◆ What this task involves
Give back, word for word, the lines in the listing below from the one holding "nose: (210, 72)" down to the one holding "right shoulder: (120, 162)", both ends included.

(Entries shown Opens)

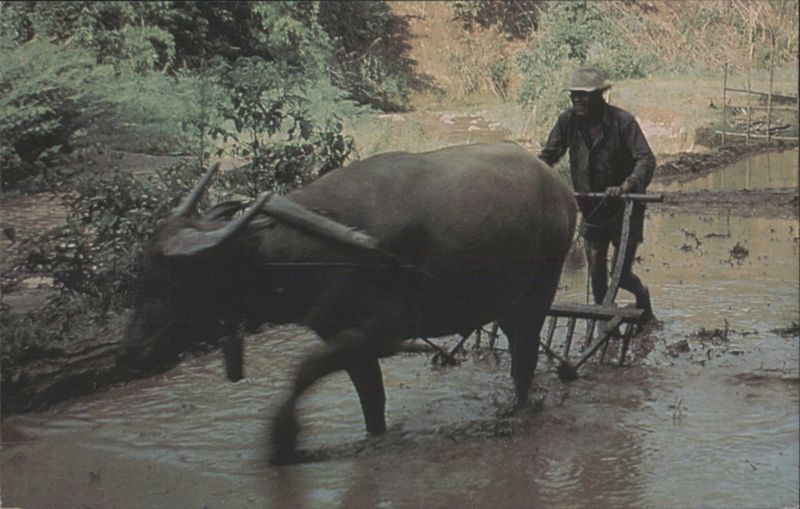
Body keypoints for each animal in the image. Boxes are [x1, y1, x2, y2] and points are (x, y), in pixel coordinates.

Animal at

(Entries shown Closes)
(Entries shown Opens)

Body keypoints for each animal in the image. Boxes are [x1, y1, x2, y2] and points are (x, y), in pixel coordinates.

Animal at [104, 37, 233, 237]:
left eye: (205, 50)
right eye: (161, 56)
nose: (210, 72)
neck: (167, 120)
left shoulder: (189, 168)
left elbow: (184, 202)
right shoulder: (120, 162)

(Entries shown Closes)

◆ Result
nose: (210, 72)
neck: (167, 120)
left shoulder: (189, 168)
left elbow: (184, 202)
right shoulder: (120, 162)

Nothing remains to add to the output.